### PROBLEM DETAILS:
Reproduce the Bettye LaVette biography from "Born in Muskegon, Michigan, Bettye’s" up to and including "AM radio playlists.", replacing "jukebox" with "record player".

### SOURCE TEXT:
----------

December 13-14, 2023

About the Artist

BIOGRAPHY

“I ain’t got no f*cking other plan,” says the legendary Bettye LaVette. She’s talking about
her 61-year storied career, beginning in 1960’s Detroit, with a resurgence in the
mid-2000’s. For her latest LP, simply titled LaVette!, she teamed once again with
producer Steve Jordan for a special release on Jay-Vee Records, the label founded by
Jordan and Meegan Voss. An interpreter without peer, Bettye chose to record an album
of songs written by Randall Bramblett. “I think he’s the best songwriter I’ve heard in the
past 30 years,” says LaVette, “and I just discovered him eight years ago.”
“Bettye LaVette is like a combination of Frank Sinatra, Billie Holiday and Miles Davis,”
says Jordan. “When I prepare a band for her, I make sure we have it together. When
she joins us, we’re only gonna get one or two takes, because she puts her heart and
soul into each performance.” The late, great George Jones, called her "a singer's
singer".
Born in Muskegon, Michigan, Bettye’s parents, Louisiana migrants, ran a club out of
their home. They sold corn liquor and chicken sandwiches and spun records for the
Black auto-parts workers and traveling gospel groups who didn’t have a hangout to kick
back in and call their own. She was a toddler, listening in on old folks' business; learning
old folks' ways. Some of that was conversation, observing the interactions, the repartee;
some of it was the 78s that spun on the family’s jukebox — a trove of blues, gospel,
country & western, and the latest R&B that filtered through AM radio playlists.

----------

### RECORDED INFORMATION:
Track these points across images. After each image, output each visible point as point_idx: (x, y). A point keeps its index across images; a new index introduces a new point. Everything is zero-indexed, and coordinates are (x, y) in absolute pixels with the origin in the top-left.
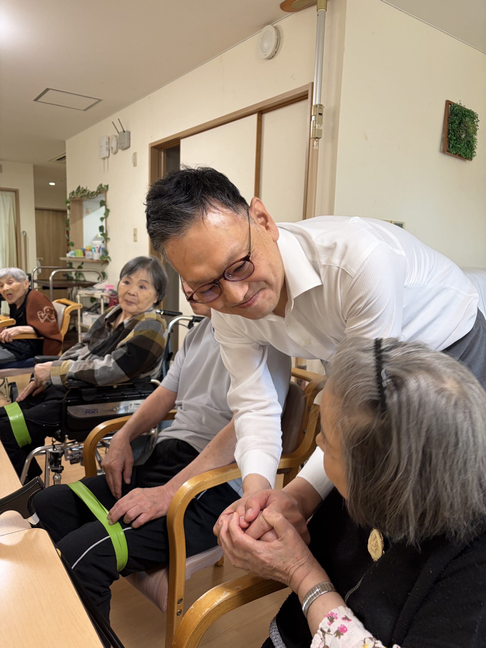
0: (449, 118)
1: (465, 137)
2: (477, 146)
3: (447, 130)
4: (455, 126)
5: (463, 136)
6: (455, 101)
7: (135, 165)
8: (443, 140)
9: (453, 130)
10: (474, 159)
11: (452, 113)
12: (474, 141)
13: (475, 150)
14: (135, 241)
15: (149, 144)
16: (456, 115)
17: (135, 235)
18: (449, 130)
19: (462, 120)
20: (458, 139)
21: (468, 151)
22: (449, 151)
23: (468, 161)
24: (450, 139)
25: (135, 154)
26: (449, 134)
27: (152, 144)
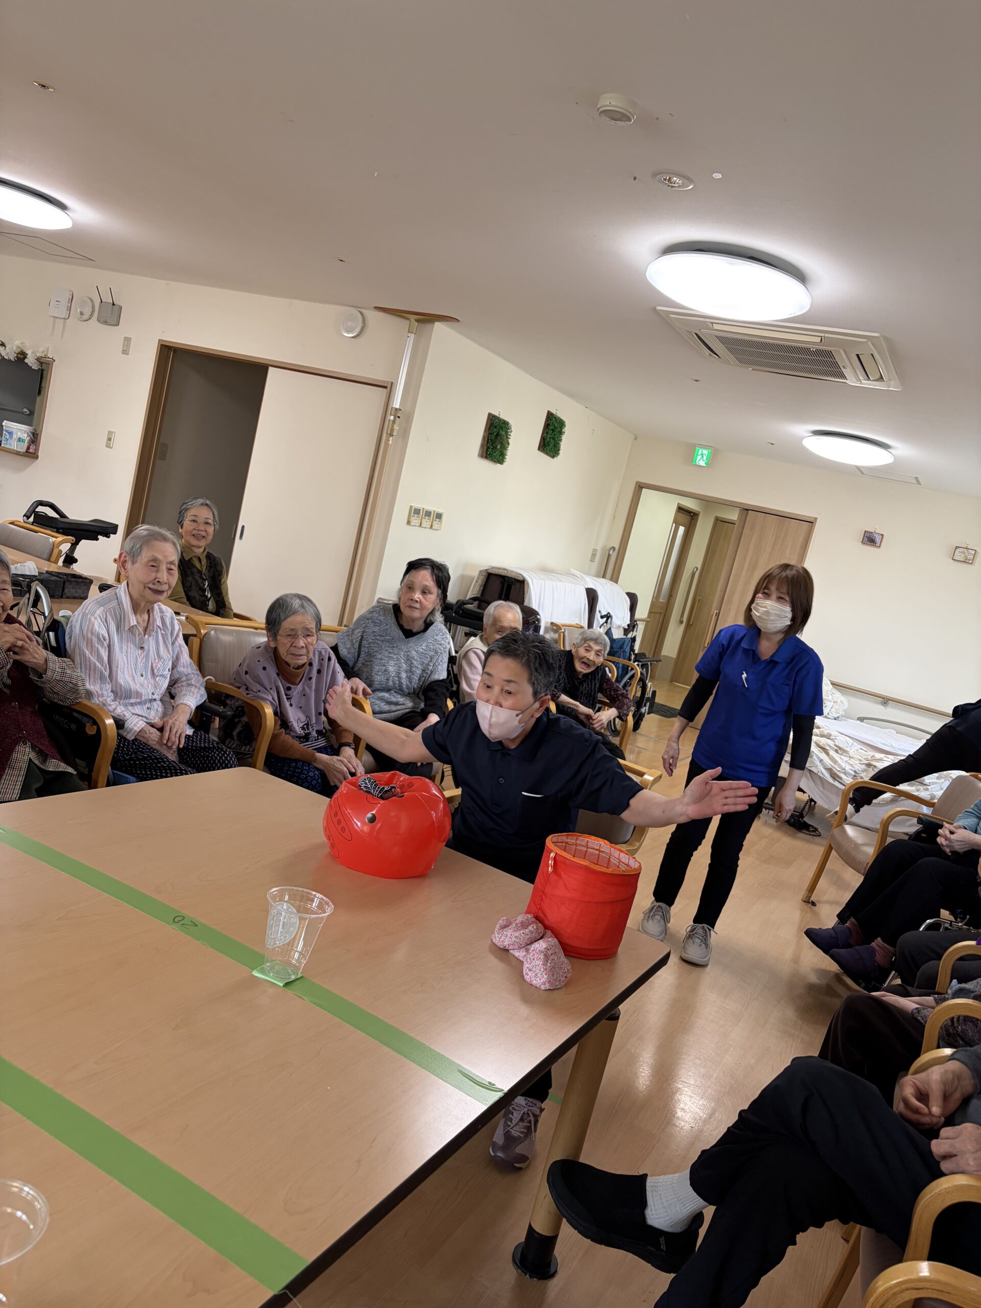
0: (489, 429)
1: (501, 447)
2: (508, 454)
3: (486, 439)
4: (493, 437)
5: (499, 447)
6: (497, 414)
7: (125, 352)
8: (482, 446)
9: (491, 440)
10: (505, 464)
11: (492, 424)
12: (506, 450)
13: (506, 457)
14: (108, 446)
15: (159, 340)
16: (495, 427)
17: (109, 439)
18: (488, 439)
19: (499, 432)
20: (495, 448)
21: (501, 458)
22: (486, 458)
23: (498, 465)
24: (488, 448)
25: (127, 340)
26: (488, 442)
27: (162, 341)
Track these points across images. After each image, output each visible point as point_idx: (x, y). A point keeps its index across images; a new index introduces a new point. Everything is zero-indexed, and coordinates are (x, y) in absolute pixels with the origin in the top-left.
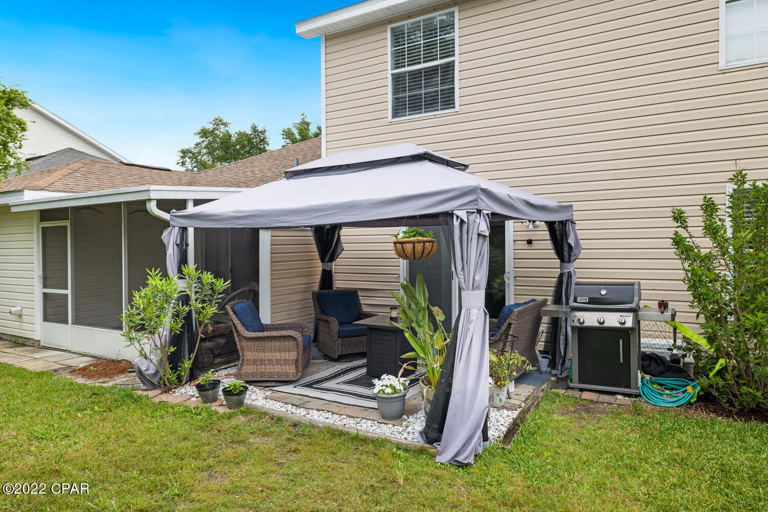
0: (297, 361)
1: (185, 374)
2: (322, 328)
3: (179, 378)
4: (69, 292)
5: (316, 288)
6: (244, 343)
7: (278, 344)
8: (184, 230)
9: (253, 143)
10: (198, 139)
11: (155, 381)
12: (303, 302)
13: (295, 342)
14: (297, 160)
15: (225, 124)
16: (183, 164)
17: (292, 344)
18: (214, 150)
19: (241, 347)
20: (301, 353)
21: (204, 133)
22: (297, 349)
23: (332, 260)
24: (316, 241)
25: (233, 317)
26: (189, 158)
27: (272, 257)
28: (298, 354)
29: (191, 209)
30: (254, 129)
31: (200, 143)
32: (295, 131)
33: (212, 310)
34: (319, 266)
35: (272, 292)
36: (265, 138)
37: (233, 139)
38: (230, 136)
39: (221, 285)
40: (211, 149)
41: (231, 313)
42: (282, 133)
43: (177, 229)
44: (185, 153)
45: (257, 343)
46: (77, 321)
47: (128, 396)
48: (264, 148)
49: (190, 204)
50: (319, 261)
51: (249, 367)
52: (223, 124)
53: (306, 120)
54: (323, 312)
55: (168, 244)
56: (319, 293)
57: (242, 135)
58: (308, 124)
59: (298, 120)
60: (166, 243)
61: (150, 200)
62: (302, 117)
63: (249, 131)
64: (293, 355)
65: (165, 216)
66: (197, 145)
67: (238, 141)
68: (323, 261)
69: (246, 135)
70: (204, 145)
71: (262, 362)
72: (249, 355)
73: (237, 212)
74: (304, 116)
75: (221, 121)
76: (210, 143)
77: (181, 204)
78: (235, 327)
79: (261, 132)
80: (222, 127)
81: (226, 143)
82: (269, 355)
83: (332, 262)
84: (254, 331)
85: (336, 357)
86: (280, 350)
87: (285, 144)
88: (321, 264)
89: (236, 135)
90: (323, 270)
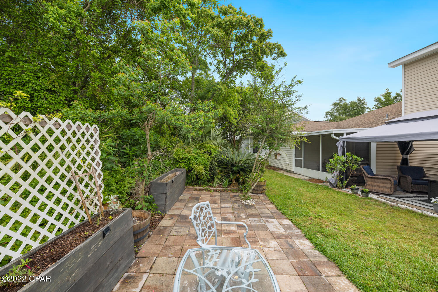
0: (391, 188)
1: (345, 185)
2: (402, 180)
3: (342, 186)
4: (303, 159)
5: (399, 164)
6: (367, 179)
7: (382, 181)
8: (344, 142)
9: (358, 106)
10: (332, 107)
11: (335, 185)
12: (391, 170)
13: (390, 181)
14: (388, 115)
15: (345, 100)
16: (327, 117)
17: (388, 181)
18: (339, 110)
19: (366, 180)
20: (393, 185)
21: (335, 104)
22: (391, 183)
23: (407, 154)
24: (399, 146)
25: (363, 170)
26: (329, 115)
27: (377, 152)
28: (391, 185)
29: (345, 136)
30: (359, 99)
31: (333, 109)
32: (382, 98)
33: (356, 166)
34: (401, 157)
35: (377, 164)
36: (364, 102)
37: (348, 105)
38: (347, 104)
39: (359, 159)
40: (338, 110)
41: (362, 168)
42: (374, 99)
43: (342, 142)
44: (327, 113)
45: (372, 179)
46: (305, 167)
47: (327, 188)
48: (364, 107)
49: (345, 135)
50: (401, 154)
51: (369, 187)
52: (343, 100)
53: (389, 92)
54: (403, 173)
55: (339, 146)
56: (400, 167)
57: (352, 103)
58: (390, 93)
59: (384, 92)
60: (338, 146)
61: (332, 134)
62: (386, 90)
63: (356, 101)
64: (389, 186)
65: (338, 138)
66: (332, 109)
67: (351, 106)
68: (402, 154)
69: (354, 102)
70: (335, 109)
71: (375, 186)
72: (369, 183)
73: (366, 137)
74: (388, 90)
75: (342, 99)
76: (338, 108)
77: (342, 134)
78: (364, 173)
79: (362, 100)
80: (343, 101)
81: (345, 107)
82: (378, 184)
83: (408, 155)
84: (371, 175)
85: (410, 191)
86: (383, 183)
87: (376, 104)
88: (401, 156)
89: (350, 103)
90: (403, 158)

----------

### RESULT FOR THIS TASK:
Born in Muskegon, Michigan, Bettye’s parents, Louisiana migrants, ran a club out of
their home. They sold corn liquor and chicken sandwiches and spun records for the
Black auto-parts workers and traveling gospel groups who didn’t have a hangout to kick
back in and call their own. She was a toddler, listening in on old folks' business; learning
old folks' ways. Some of that was conversation, observing the interactions, the repartee;
some of it was the 78s that spun on the family’s record player — a trove of blues, gospel,
country & western, and the latest R&B that filtered through AM radio playlists.